He’s also a man who still wears a neon-accented “It’s hip to be square” shirt. So it is with reticence that I say I’m beginning to relate to my father.

But then, I’ve always been connected to his affinity for odd short-sleeve shirts. When I was in Grade 6 or 7, Dad thought it would be a good idea to give each of his daughters the free T-shirts he’d received from a client of his architecture firm, black save for the bright orange capital letters “E Z” emblazoned across the left breast. It’s easy to guess how prepubescent boys would interpret the letters.

He also tried to lighten the mood of an eight-hour road trip by throwing dried pie-shaped dung patties at fighting sisters.

We’ve labelled his penchant for bad jokes “groaners.”

More than once he’s told my mother that her eyes remind him of “petals – bicycle pedals.”

It’s really not a case of they’re so bad they’re good; they’re just bad.

I think he gave up on being quick-witted at all times when the birth of his second daughter (me) cemented his future as a man whose only male companionship for the next 20 years would be a temperamental cat.

My father has a history of failed attempts at humour, a workshop full of half-finished strip kayaks, and a story for everything.

It’s mostly in the uncertain trajectory of his first 30 years, his sheer inability to pick a focus, that I find commonality.

He jumped from ranch hand to theatre electrician to architect, and lately he’s thrown boat designer into the mix. Toss in a brown belt in judo, several kayaks, two banjos, five guitars and a disassembled Harley-Davidson in the basement, and you’ve got a man who might as well be 12 people.

Dad has always been excited most by the process of discovery, and that’s probably why I feel so supported in my evolving career path. For him it truly is the idea, the effort, the germ of a purpose that justifies our existence.

I’ve come across people – successful people – who advised me to find one thing and be really good at it. Teachers kindly suggested my 5-foot-2 frame should pick among basketball, rugby, wrestling, field hockey and paddling. I could be an academic, too, but best to choose a specialty.

I’ve come across a similarly linear perspective in my professional adulthood. Very few people follow my father’s reasoning that dissimilar experiences actually support each other. The presumption is you select a direction and proceed to find a career (read: something that defines you), get married and have babies.

I’ve never been that way. It wasn’t my father’s road to success and it isn’t mine.

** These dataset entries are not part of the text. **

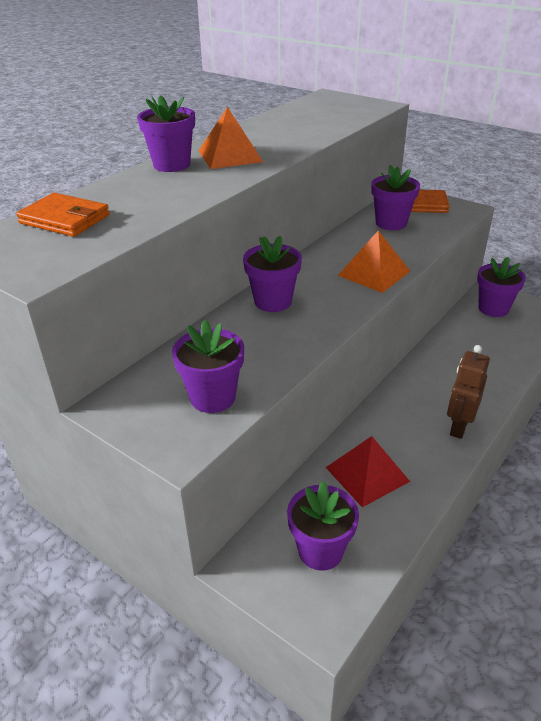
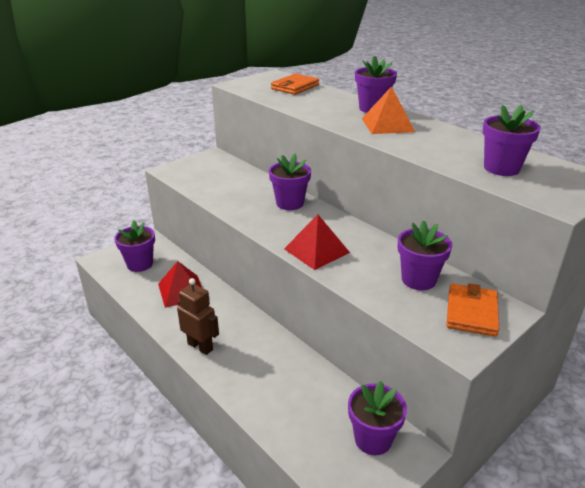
camera: 100 degrees right, 5 degrees down
purple flower pot [172,320,244,413] -> purple flower pot moved to [483,105,541,176]
orange pyramid [338,230,410,293] -> red pyramid [284,214,350,270]

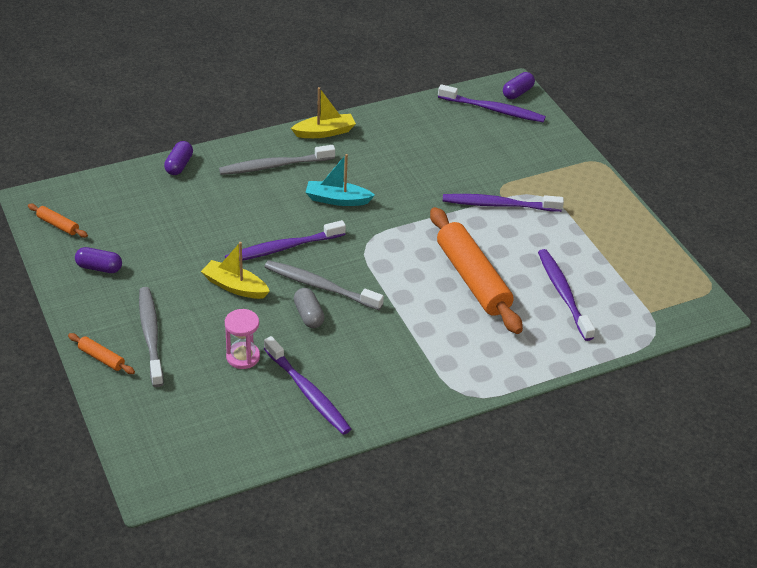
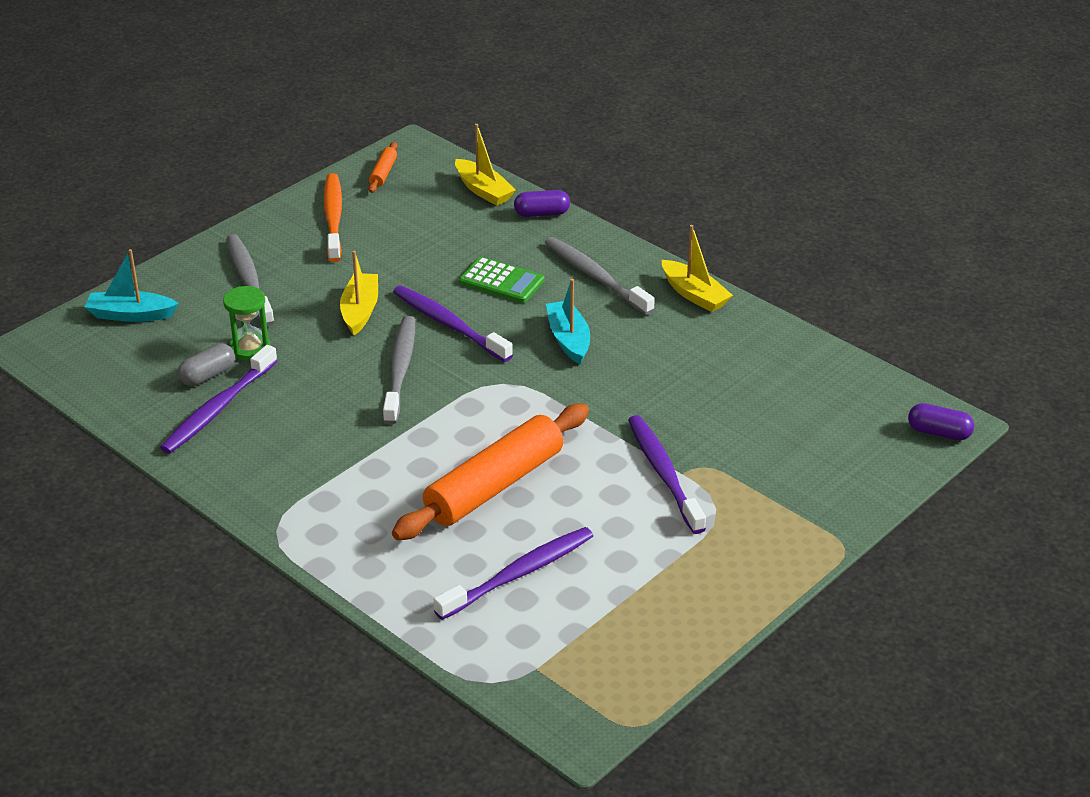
camera: 70 degrees right, 5 degrees down
orange rolling pin [68,333,135,374] -> none
purple capsule [75,247,122,273] -> orange toothbrush [324,173,342,262]
grey toothbrush [139,287,164,387] -> grey toothbrush turned 75 degrees counterclockwise [226,234,274,326]
pink hourglass [225,309,260,369] -> green hourglass [223,286,270,361]
grey capsule [294,288,324,328] -> grey capsule moved to [178,343,235,386]
purple toothbrush [438,84,546,122] -> none
none -> turquoise boat [85,249,179,322]
none -> yellow boat [455,124,516,206]
none -> green calculator [459,257,544,303]

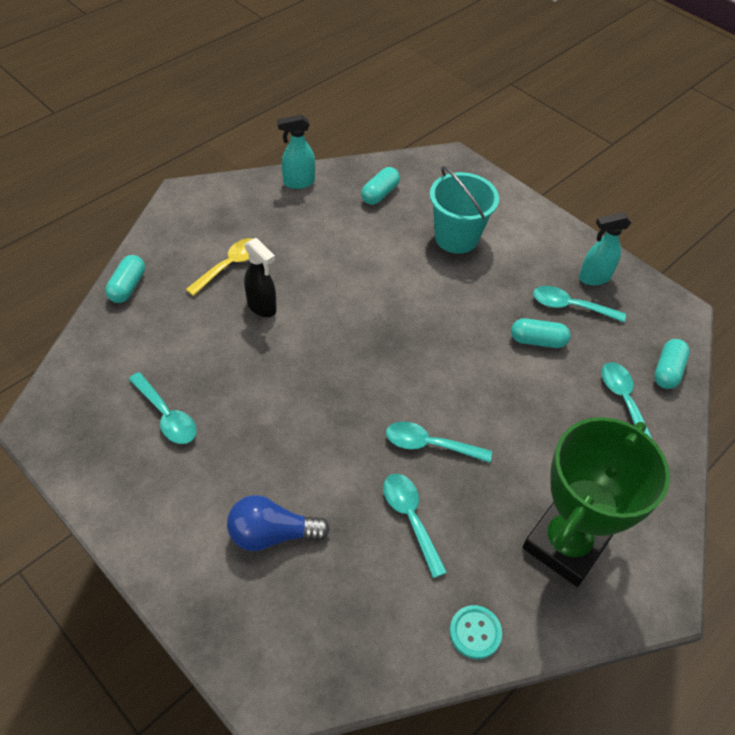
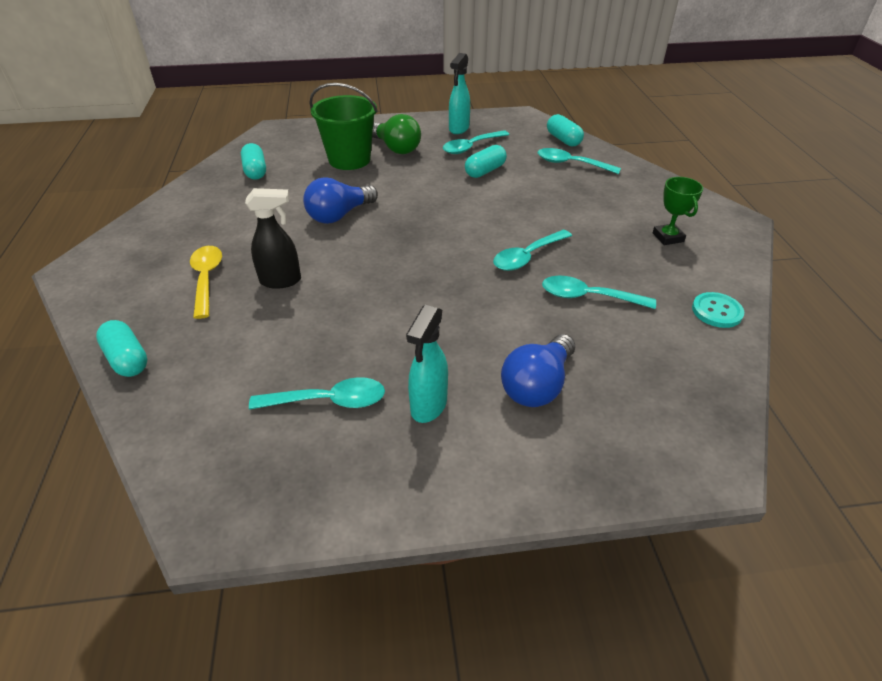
camera: 50 degrees left, 10 degrees down
turquoise spray bottle [277,114,315,189] -> turquoise spray bottle moved to [406,305,448,423]
turquoise bucket [430,166,499,254] -> green bucket [309,83,378,170]
green trophy [523,417,670,587] -> green trophy [653,177,703,245], size x0.42
none -> blue light bulb [303,177,378,224]
none -> green light bulb [372,114,421,154]

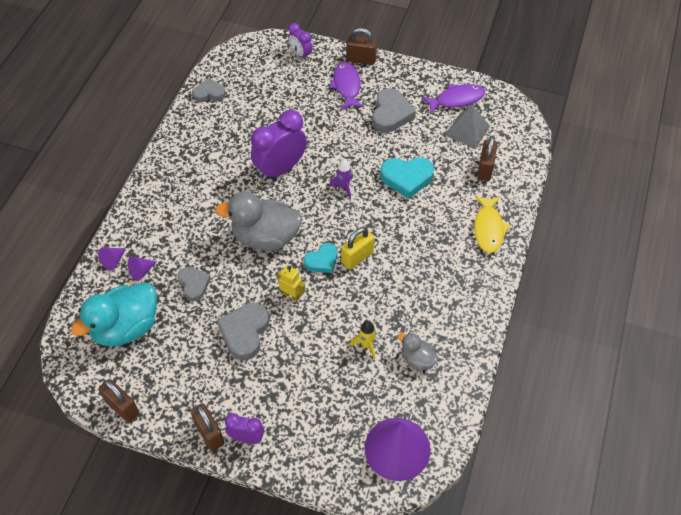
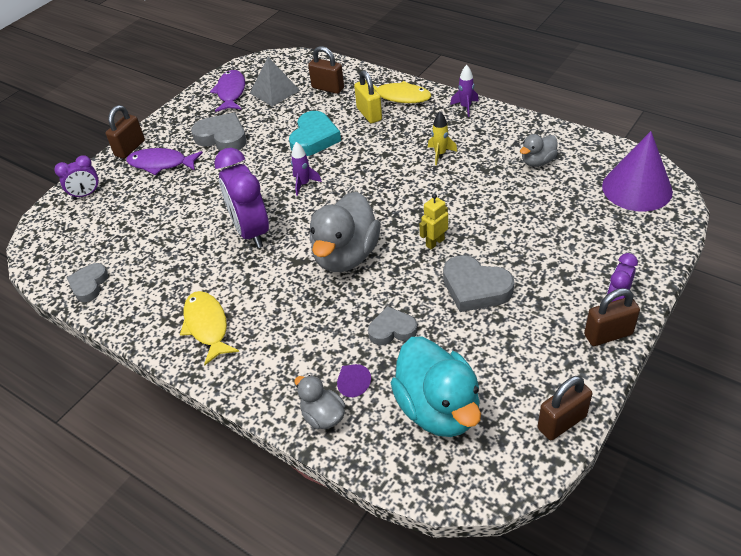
camera: 70 degrees left, 10 degrees down
purple cone [98,247,126,270] -> grey duck [295,375,345,429]
turquoise heart [304,243,338,273] -> none
yellow padlock [341,227,374,270] -> yellow padlock moved to [354,70,382,123]
yellow rocket [350,320,376,359] -> yellow rocket moved to [428,112,457,165]
none -> yellow fish [180,291,239,365]
none -> purple rocket [450,65,479,117]

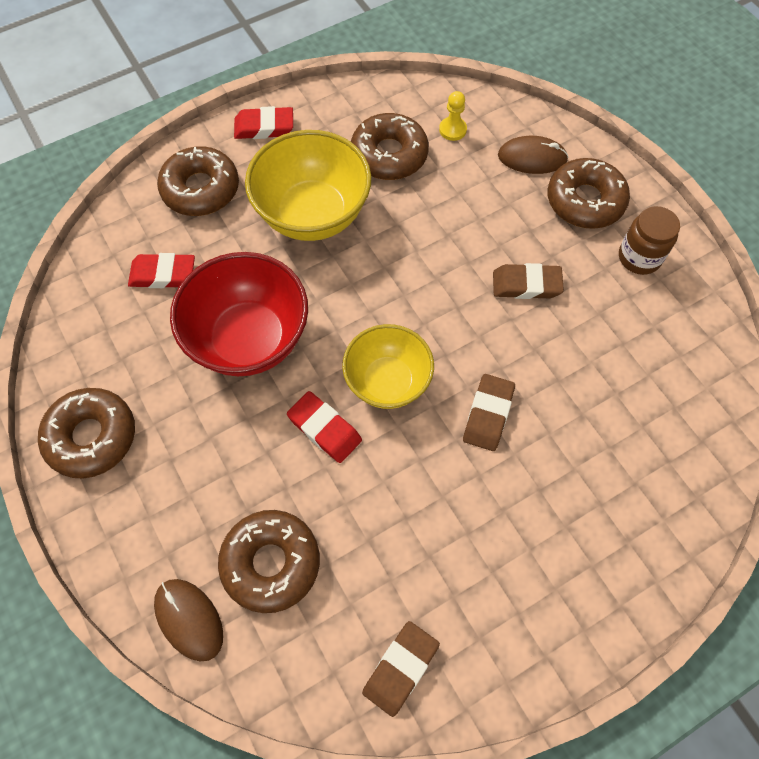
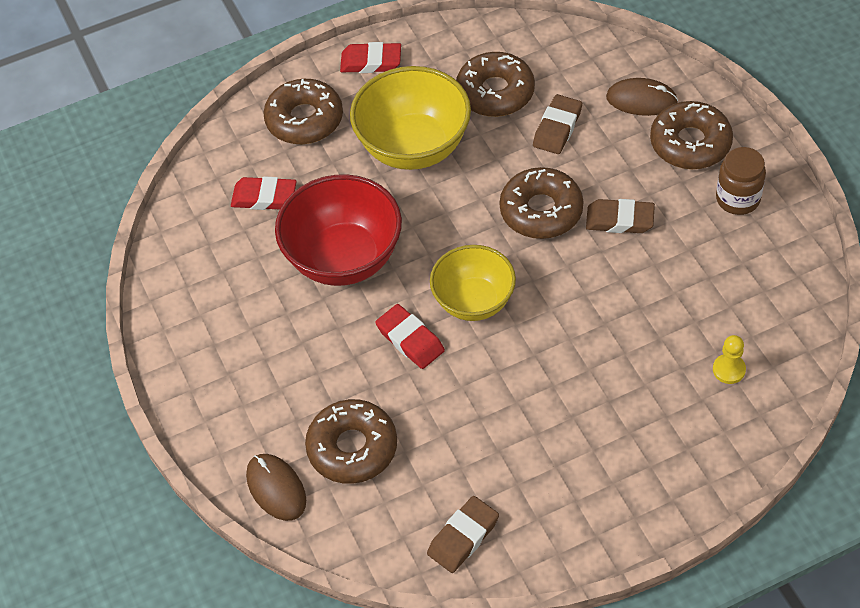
camera: 10 degrees right, 10 degrees down
brown donut [38,388,135,478] -> brown donut moved to [499,167,583,239]
yellow pawn [439,91,467,141] -> yellow pawn moved to [713,335,746,384]
brown eraser [463,374,515,451] -> brown eraser moved to [533,94,582,154]

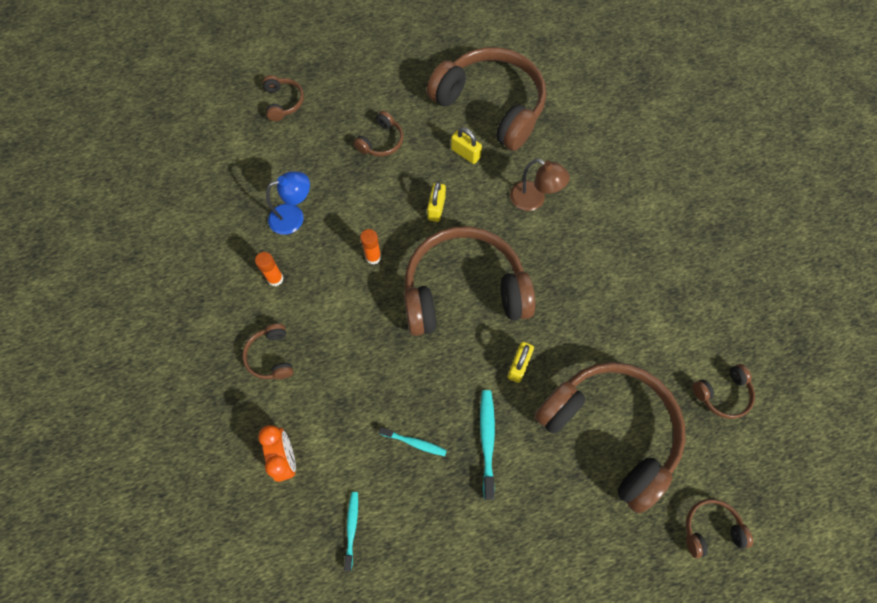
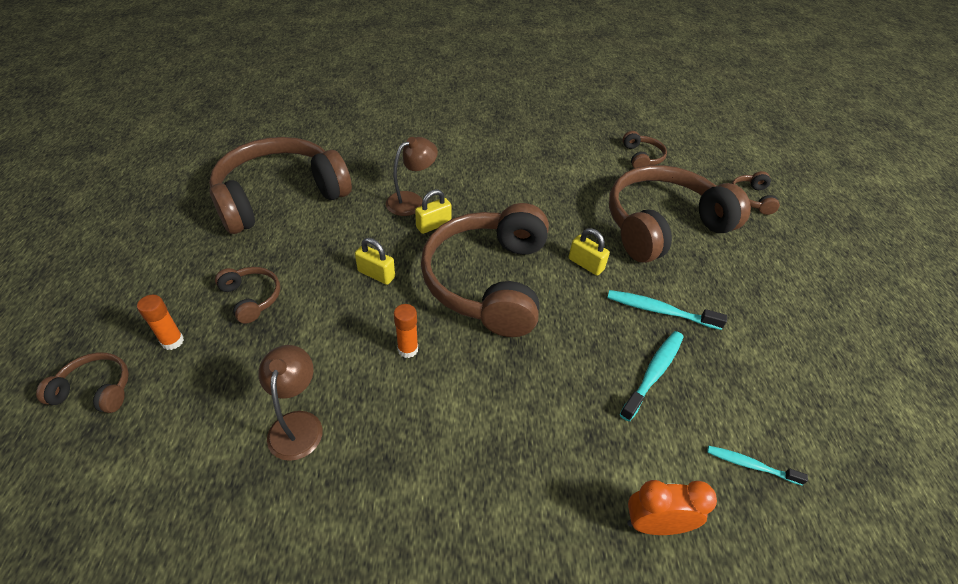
camera: 75 degrees left, 20 degrees down
brown headphones [243,324,293,379] -> none
orange glue stick [255,252,283,286] -> orange glue stick moved to [137,295,184,350]
blue lamp [266,172,310,235] -> brown lamp [258,345,323,461]
turquoise toothbrush [379,427,447,456] -> turquoise toothbrush [620,331,683,421], size x1.52
yellow padlock [451,127,482,164] -> yellow padlock moved to [415,189,452,234]

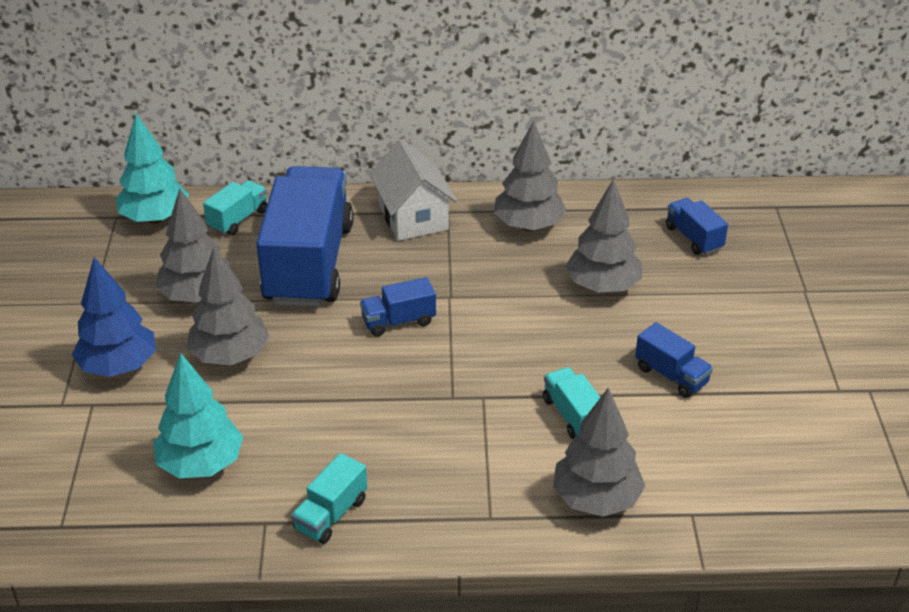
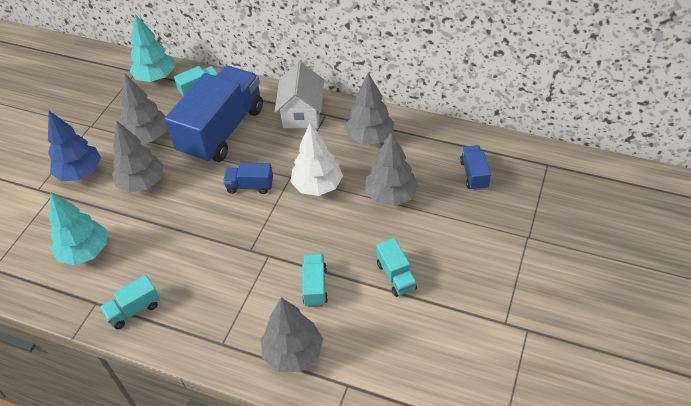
camera: 25 degrees right, 10 degrees up
blue truck [635,322,713,398] -> turquoise truck [376,238,417,297]
none -> white tree [290,123,343,196]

Inspirational quotes like “live every day as if it’s your last” hold no meaning to a man like him. For those who have experienced a potentially “last” day, and seek normal and numerous days thereafter, it’s an unrealistic perspective.

Two years after my father’s heart attack and quadruple bypass surgery, followed by a sternal infection that rendered him so frail he could hardly walk, he’s taking hour-long bike rides up mountains.

Though I can’t speak for his mind or his emotions, I don’t think the near-death experience changed him in the way romanticized stories suggest. He already had the traits said to be inspired by such experiences – energy, spontaneity, courage.

It didn’t take a heart attack for him to follow his passions or find his convictions.

When he was in the band, he got one of his many nicknames, the “Mangler,” for single-handedly making five drunk thieves return a stolen trailer after a particularly lively show.

He saved a boy from drowning in a frozen lake, and chased a drunk driver on foot after a hit-and-run.

It didn’t take a heart attack for my dad to leap feet first into these situations, and that won’t be the reason he continues.

My father is a dreamer. As he ages, I keep redefining what I consider “old,” because I couldn’t possibly see a man with as much life, creativity and joy as anything but timeless.

They say that as we age and gain possessions we become more conservative – if not in politics, at least in lifestyle. By those standards, my father is aging backward. I hope I can follow his lead.

We all try to move toward an ideal version of ourselves and now I see pieces of him in my path and personality.

It’s becoming clear that the symbolic version of myself is an awkwardly humorous, career-shifting life learner. And, just maybe, she’ll have a mullet.